Saved data entries:
------------------------------------------------------------
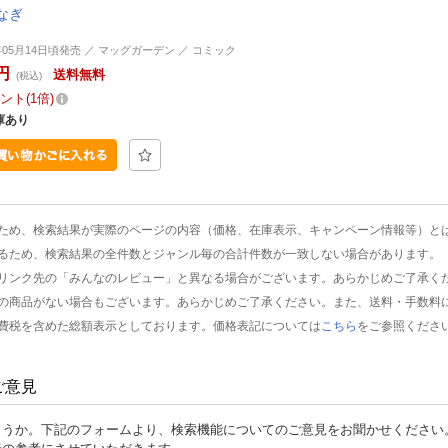
なぎ
3年05月14日頃発売 ／ マッグガーデン ／ コミック
円
送料無料
(税込)
ント
1倍
庫あり
ため、検索結果が実際のページの内容（価格、在庫表示、キャンペーン情報等）と
るため、検索結果の全件数とジャンル毎の合計件数が一致しない場合があります。
リンク先の「みんなのレビュー」と異なる場合がございます。あらかじめご了承く
の商品がない場合もございます。あらかじめご了承ください。また、送料・手数料
費税を含めた総額表示としております。価格表記については
こちら
をご参照くださ
ご意見
ょうか。下記のフォームより、検索機能についてのご意見をお聞かせください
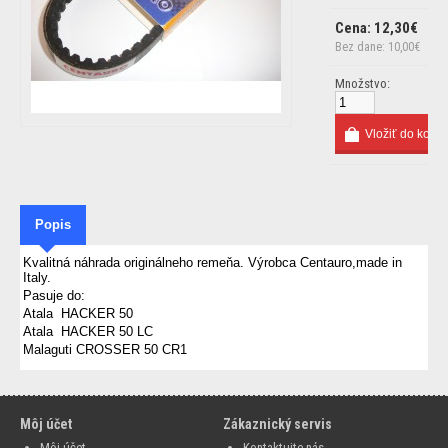
Cena: 12,30€
Bez dane: 10,00€
Množstvo:
Popis
Kvalitná náhrada originálneho remeňa. Výrobca Centauro,made in
Italy.
Pasuje do:
Atala HACKER 50
Atala HACKER 50 LC
Malaguti CROSSER 50 CR1
Môj účet
Zákaznický servis
Môj účet
Kontaktujte nás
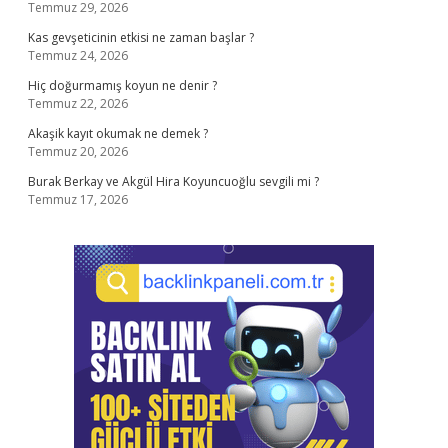
Temmuz 29, 2026
Kas gevşeticinin etkisi ne zaman başlar ?
Temmuz 24, 2026
Hiç doğurmamış koyun ne denir ?
Temmuz 22, 2026
Akaşik kayıt okumak ne demek ?
Temmuz 20, 2026
Burak Berkay ve Akgül Hira Koyuncuoğlu sevgili mi ?
Temmuz 17, 2026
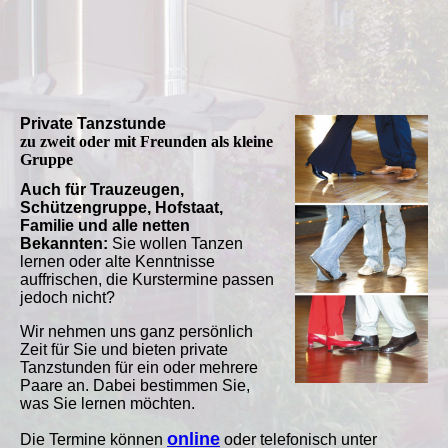
Private Tanzstunde
zu zweit oder mit Freunden als kleine
Gruppe
Auch für Trauzeugen,
Schützengruppe, Hofstaat,
Familie und alle netten
Bekannten:
Sie wollen Tanzen
lernen oder alte Kenntnisse
auffrischen, die Kurstermine passen
jedoch nicht?
Wir nehmen uns ganz persönlich
Zeit für Sie und bieten private
Tanzstunden für ein oder mehrere
Paare an. Dabei bestimmen Sie,
was Sie lernen möchten.
online
Die Termine können
oder telefonisch unter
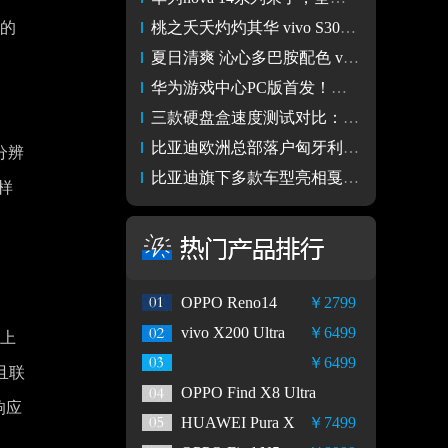
薄的
桃之夭夭灼灼其华 vivo S30桃桃粉配色开箱
夏日清爽 沁心多巴胺配色 vivo S30系列图赏
华为游戏中心PC版首发！支持100+精品游戏
三款硬盘盒速度测试对比：铁威马、绿联、优越者
比亚迪欧洲总部落户匈牙利，全球化布局又一里程碑
分辨
比亚迪旗下多款车型亮相戛纳电影节，向世界展示中国智造
样
OPPO Reno14
￥2799
vivo X200 Ultra
￥6499
件上
￥6499
且联
OPPO Find X8 Ultra
响应
HUAWEI Pura X
￥7499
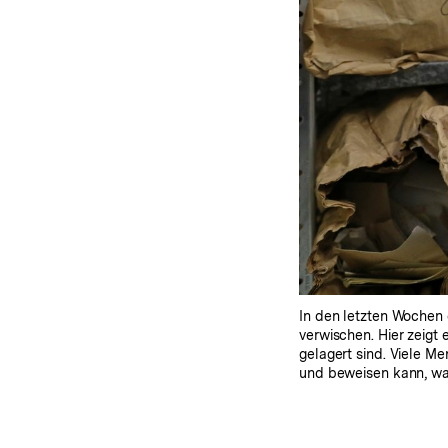
In den letzten Wochen 
verwischen. Hier zeigt 
gelagert sind. Viele M
und beweisen kann, was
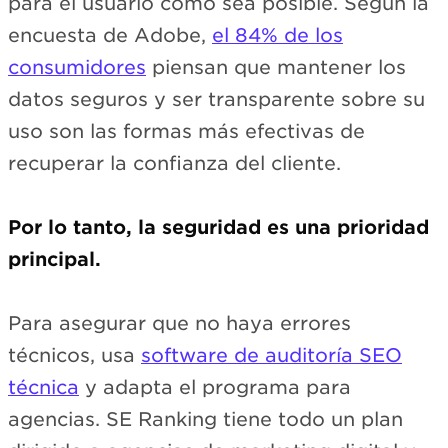
para el usuario como sea posible. Según la
encuesta de Adobe,
el 84% de los
consumidores
piensan que mantener los
datos seguros y ser transparente sobre su
uso son las formas más efectivas de
recuperar la confianza del cliente.
Por lo tanto, la seguridad es una prioridad
principal.
Para asegurar que no haya errores
técnicos, usa
software de auditoría SEO
técnica
y adapta el programa para
agencias. SE Ranking tiene todo un plan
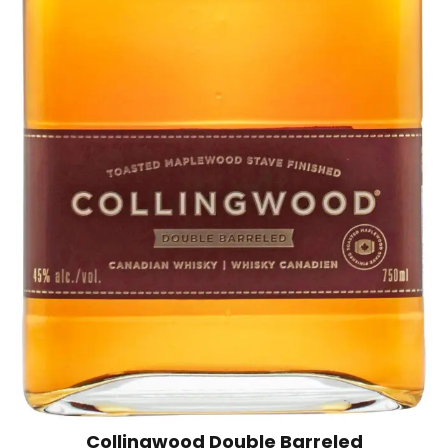
Collingwood Double Barreled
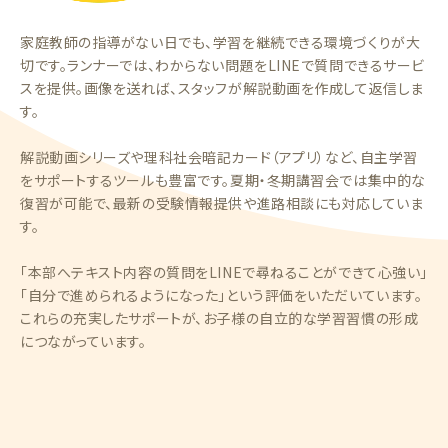
家庭教師の指導がない日でも、学習を継続できる環境づくりが大
切です。ランナーでは、わからない問題をLINEで質問できるサービ
スを提供。画像を送れば、スタッフが解説動画を作成して返信しま
す。
解説動画シリーズや理科社会暗記カード（アプリ）など、自主学習
をサポートするツールも豊富です。夏期・冬期講習会では集中的な
復習が可能で、最新の受験情報提供や進路相談にも対応していま
す。
「本部へテキスト内容の質問をLINEで尋ねることができて心強い」
「自分で進められるようになった」という評価をいただいています。
これらの充実したサポートが、お子様の自立的な学習習慣の形成
につながっています。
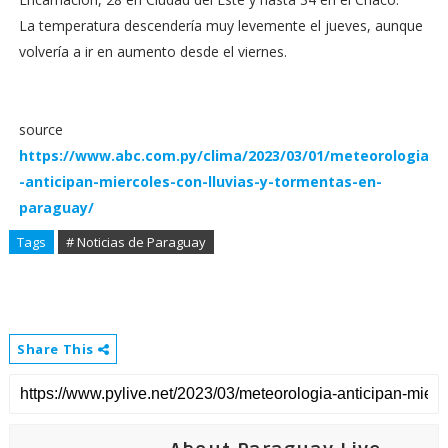
La temperatura descendería muy levemente el jueves, aunque
volvería a ir en aumento desde el viernes.
source
https://www.abc.com.py/clima/2023/03/01/meteorologia
-anticipan-miercoles-con-lluvias-y-tormentas-en-
paraguay/
Tags
# Noticias de Paraguay
Share This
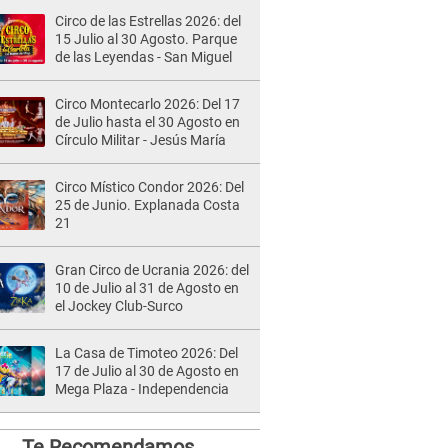
Circo de las Estrellas 2026: del
15 Julio al 30 Agosto. Parque
de las Leyendas - San Miguel
Circo Montecarlo 2026: Del 17
de Julio hasta el 30 Agosto en
Círculo Militar - Jesús María
Circo Místico Condor 2026: Del
25 de Junio. Explanada Costa
21
Gran Circo de Ucrania 2026: del
10 de Julio al 31 de Agosto en
el Jockey Club-Surco
La Casa de Timoteo 2026: Del
17 de Julio al 30 de Agosto en
Mega Plaza - Independencia
Te Recomendamos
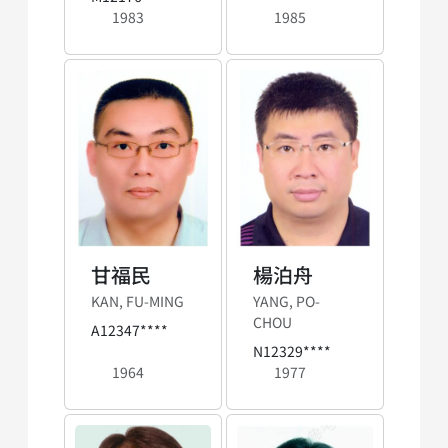
1983
1985
甘福民
楊泊舟
KAN, FU-MING
YANG, PO-
CHOU
A12347****
N12329****
1964
1977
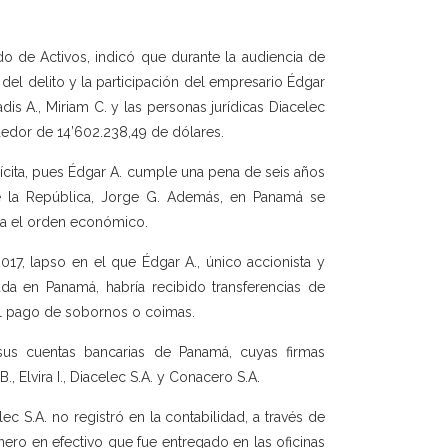
ado de Activos, indicó que durante la audiencia de
del delito y la participación del empresario Édgar
adis A., Miriam C. y las personas jurídicas Diacelec
ededor de 14’602.238,49 de dólares.
ilícita, pues Édgar A. cumple una pena de seis años
e la República, Jorge G. Además, en Panamá se
ra el orden económico.
017, lapso en el que Édgar A., único accionista y
da en Panamá, habría recibido transferencias de
el pago de sobornos o coimas.
us cuentas bancarias de Panamá, cuyas firmas
B., Elvira I., Diacelec S.A. y Conacero S.A.
 S.A. no registró en la contabilidad, a través de
nero en efectivo que fue entregado en las oficinas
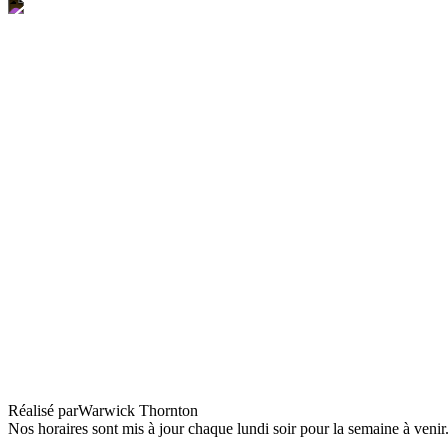
The New Boy
Réalisé par
Warwick Thornton
Nos horaires sont mis à jour chaque lundi soir pour la semaine à veni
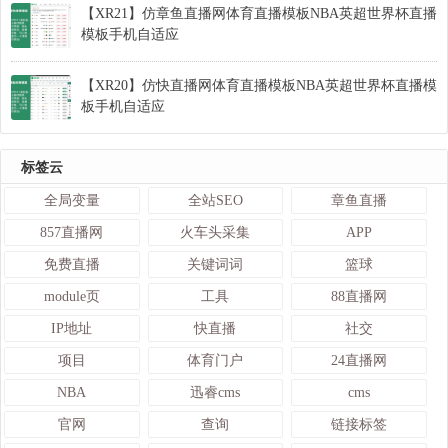
【XR21】仿章鱼直播网体育直播模板NBA英超世界杯直播
模板手机自适应
【XR20】仿快直播网体育直播模板NBA英超世界杯直播模
板手机自适应
标签云
全局变量
全站SEO
章鱼直播
857直播网
火车头采集
APP
免费直播
关键词词
篮球
module页
工具
88直播网
IP地址
快直播
社交
项目
体育门户
24直播网
NBA
迅睿cms
cms
官网
查询
链接标签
------------------------------------------------------------
Requirement:
Copy the text of every row above word for word, without the pictures.

Response:
なぎ
3年05月14日頃発売 ／ マッグガーデン ／ コミック
円
送料無料
(税込)
ント
1倍
庫あり
ため、検索結果が実際のページの内容（価格、在庫表示、キャンペーン情報等）と
るため、検索結果の全件数とジャンル毎の合計件数が一致しない場合があります。
リンク先の「みんなのレビュー」と異なる場合がございます。あらかじめご了承く
の商品がない場合もございます。あらかじめご了承ください。また、送料・手数料
費税を含めた総額表示としております。価格表記については
こちら
をご参照くださ
ご意見
ょうか。下記のフォームより、検索機能についてのご意見をお聞かせください
Cena: 12,30€
Bez dane: 10,00€
Množstvo:
Popis
Kvalitná náhrada originálneho remeňa. Výrobca Centauro,made in
Italy.
Pasuje do:
Atala HACKER 50
Atala HACKER 50 LC
Malaguti CROSSER 50 CR1
Môj účet
Zákaznický servis
Môj účet
Kontaktujte nás
Temmuz 29, 2026
Kas gevşeticinin etkisi ne zaman başlar ?
Temmuz 24, 2026
Hiç doğurmamış koyun ne denir ?
Temmuz 22, 2026
Akaşik kayıt okumak ne demek ?
Temmuz 20, 2026
Burak Berkay ve Akgül Hira Koyuncuoğlu sevgili mi ?
Temmuz 17, 2026
Private Tanzstunde
zu zweit oder mit Freunden als kleine
Gruppe
Auch für Trauzeugen,
Schützengruppe, Hofstaat,
Familie und alle netten
Bekannten:
Sie wollen Tanzen
lernen oder alte Kenntnisse
auffrischen, die Kurstermine passen
jedoch nicht?
Wir nehmen uns ganz persönlich
Zeit für Sie und bieten private
Tanzstunden für ein oder mehrere
Paare an. Dabei bestimmen Sie,
was Sie lernen möchten.
online
Die Termine können
oder telefonisch unter
薄的
桃之夭夭灼灼其华 vivo S30桃桃粉配色开箱
夏日清爽 沁心多巴胺配色 vivo S30系列图赏
华为游戏中心PC版首发！支持100+精品游戏
三款硬盘盒速度测试对比：铁威马、绿联、优越者
比亚迪欧洲总部落户匈牙利，全球化布局又一里程碑
分辨
比亚迪旗下多款车型亮相戛纳电影节，向世界展示中国智造
样
OPPO Reno14
￥2799
vivo X200 Ultra
￥6499
件上
￥6499
且联
OPPO Find X8 Ultra
响应
HUAWEI Pura X
￥7499
In den letzten Wochen 
verwischen. Hier zeigt 
gelagert sind. Viele M
und beweisen kann, was
para el usuario como sea posible. Según la
encuesta de Adobe,
el 84% de los
consumidores
piensan que mantener los
datos seguros y ser transparente sobre su
uso son las formas más efectivas de
recuperar la confianza del cliente.
Por lo tanto, la seguridad es una prioridad
principal.
Para asegurar que no haya errores
técnicos, usa
software de auditoría SEO
técnica
y adapta el programa para
agencias. SE Ranking tiene todo un plan
Collingwood Double Barreled
家庭教師の指導がない日でも、学習を継続できる環境づくりが大
切です。ランナーでは、わからない問題をLINEで質問できるサービ
スを提供。画像を送れば、スタッフが解説動画を作成して返信しま
す。
解説動画シリーズや理科社会暗記カード（アプリ）など、自主学習
をサポートするツールも豊富です。夏期・冬期講習会では集中的な
復習が可能で、最新の受験情報提供や進路相談にも対応していま
す。
「本部へテキスト内容の質問をLINEで尋ねることができて心強い」
「自分で進められるようになった」という評価をいただいています。
これらの充実したサポートが、お子様の自立的な学習習慣の形成
につながっています。
La temperatura descendería muy levemente el jueves, aunque
volvería a ir en aumento desde el viernes.
source
https://www.abc.com.py/clima/2023/03/01/meteorologia
-anticipan-miercoles-con-lluvias-y-tormentas-en-
paraguay/
Tags
# Noticias de Paraguay
Share This
Circo de las Estrellas 2026: del
15 Julio al 30 Agosto. Parque
de las Leyendas - San Miguel
Circo Montecarlo 2026: Del 17
de Julio hasta el 30 Agosto en
Círculo Militar - Jesús María
Circo Místico Condor 2026: Del
25 de Junio. Explanada Costa
21
Gran Circo de Ucrania 2026: del
10 de Julio al 31 de Agosto en
el Jockey Club-Surco
La Casa de Timoteo 2026: Del
17 de Julio al 30 de Agosto en
Mega Plaza - Independencia
Te Recomendamos
1983
1985
甘福民
楊泊舟
KAN, FU-MING
YANG, PO-
CHOU
A12347****
N12329****
1964
1977
ado de Activos, indicó que durante la audiencia de
del delito y la participación del empresario Édgar
adis A., Miriam C. y las personas jurídicas Diacelec
ededor de 14’602.238,49 de dólares.
ilícita, pues Édgar A. cumple una pena de seis años
e la República, Jorge G. Además, en Panamá se
ra el orden económico.
017, lapso en el que Édgar A., único accionista y
da en Panamá, habría recibido transferencias de
el pago de sobornos o coimas.
us cuentas bancarias de Panamá, cuyas firmas
B., Elvira I., Diacelec S.A. y Conacero S.A.
 S.A. no registró en la contabilidad, a través de
nero en efectivo que fue entregado en las oficinas
The New Boy
Réalisé par
Warwick Thornton
Nos horaires sont mis à jour chaque lundi soir pour la semaine à veni
【XR21】仿章鱼直播网体育直播模板NBA英超世界杯直播
模板手机自适应
【XR20】仿快直播网体育直播模板NBA英超世界杯直播模
板手机自适应
标签云
全局变量
全站SEO
章鱼直播
857直播网
火车头采集
APP
免费直播
关键词词
篮球
module页
工具
88直播网
IP地址
快直播
社交
项目
体育门户
24直播网
NBA
迅睿cms
cms
官网
查询
链接标签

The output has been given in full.